Like sprinting, it’s hard to tell when I’ve truly maxed out on a task or project. Even though in the heat of the moment I feel like I’m doing all that I can, it’s all too easy to look back and think, “I could’ve done more.”

I’ve begun experimenting trying to “max out” in shorter bursts, like sprinting. I’m doing this in two ways, which I’d encourage you to try with me and let me know your results.

1. Every morning I open a blank text document and do a brain dump. What are my first thoughts this morning? What is nagging at me? What am I worried about forgetting? By doing this, I document all those things I’m constantly reminding myself to remember, and clearing my mind.
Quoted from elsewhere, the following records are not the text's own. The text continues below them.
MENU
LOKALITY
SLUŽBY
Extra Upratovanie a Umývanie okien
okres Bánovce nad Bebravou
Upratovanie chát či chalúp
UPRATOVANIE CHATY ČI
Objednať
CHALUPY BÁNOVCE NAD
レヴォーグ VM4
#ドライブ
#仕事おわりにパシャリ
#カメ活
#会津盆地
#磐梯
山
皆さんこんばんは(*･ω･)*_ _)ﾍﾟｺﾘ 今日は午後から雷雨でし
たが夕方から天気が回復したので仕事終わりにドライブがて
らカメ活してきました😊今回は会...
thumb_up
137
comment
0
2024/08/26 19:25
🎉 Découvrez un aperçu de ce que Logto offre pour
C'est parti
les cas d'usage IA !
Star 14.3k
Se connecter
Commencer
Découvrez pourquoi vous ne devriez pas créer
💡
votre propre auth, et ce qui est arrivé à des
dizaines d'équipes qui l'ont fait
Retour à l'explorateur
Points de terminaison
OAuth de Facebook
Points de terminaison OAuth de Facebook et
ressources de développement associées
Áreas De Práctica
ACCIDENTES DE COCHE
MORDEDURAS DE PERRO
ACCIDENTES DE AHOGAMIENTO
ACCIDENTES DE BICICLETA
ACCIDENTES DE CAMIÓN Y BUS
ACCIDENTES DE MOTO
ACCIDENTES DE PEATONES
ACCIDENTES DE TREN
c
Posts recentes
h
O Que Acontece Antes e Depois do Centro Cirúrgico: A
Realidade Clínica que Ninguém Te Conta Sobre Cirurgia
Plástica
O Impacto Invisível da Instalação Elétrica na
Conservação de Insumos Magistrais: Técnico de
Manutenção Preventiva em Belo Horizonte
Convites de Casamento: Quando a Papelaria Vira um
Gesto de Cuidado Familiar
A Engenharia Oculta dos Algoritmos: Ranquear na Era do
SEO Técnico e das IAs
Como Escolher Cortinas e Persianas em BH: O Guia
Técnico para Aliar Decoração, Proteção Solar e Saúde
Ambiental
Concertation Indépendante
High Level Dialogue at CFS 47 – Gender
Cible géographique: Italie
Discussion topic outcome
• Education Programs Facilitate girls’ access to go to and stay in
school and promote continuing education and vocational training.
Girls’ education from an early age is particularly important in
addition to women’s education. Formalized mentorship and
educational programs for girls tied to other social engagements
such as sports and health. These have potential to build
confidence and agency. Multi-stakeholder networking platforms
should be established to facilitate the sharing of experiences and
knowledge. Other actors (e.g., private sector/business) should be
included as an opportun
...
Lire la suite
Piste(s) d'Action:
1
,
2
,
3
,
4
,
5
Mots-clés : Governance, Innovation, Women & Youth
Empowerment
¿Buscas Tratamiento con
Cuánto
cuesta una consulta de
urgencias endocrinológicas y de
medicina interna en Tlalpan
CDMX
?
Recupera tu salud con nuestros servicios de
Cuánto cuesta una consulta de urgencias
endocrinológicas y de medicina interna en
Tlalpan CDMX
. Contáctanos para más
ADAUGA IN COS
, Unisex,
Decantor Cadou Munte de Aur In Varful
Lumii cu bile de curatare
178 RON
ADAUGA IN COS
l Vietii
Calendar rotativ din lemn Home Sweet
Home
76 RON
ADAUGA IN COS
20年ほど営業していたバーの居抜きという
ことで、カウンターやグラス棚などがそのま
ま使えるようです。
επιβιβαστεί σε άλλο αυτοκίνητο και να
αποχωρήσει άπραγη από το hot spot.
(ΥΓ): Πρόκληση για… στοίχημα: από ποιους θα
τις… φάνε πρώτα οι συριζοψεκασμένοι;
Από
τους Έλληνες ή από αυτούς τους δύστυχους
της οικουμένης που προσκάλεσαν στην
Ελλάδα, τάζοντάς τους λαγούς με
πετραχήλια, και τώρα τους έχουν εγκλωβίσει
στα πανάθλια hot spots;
This was a trick I heard from my former boss, Fundable CEO Wil Schroter.

2. The Pomodoro technique. I read about this in a referral on Quora described as: “The core of this approach is the value of focusing for short bursts of activity. Specifically, one chooses a task (or set of tasks) to be completed in 25 minutes, sets a timer for 25 minutes, closes the door, unplugs the phone, turns off IM notifications and closes their email software, and works, diligently, on only the task at hand, for 25 minutes. Then you can take a 5 minute break.”

The contributor goes on to explain that he then measures how many Pomodoro “cycles” he can complete in a day. This will become my new metric for “working my ass off” and feeling satisfied with my productivity without working just for the sake of work.

In fact, I just wrote this email in 25 minutes — cycle one complete! What are you working on? Let me know how I can help.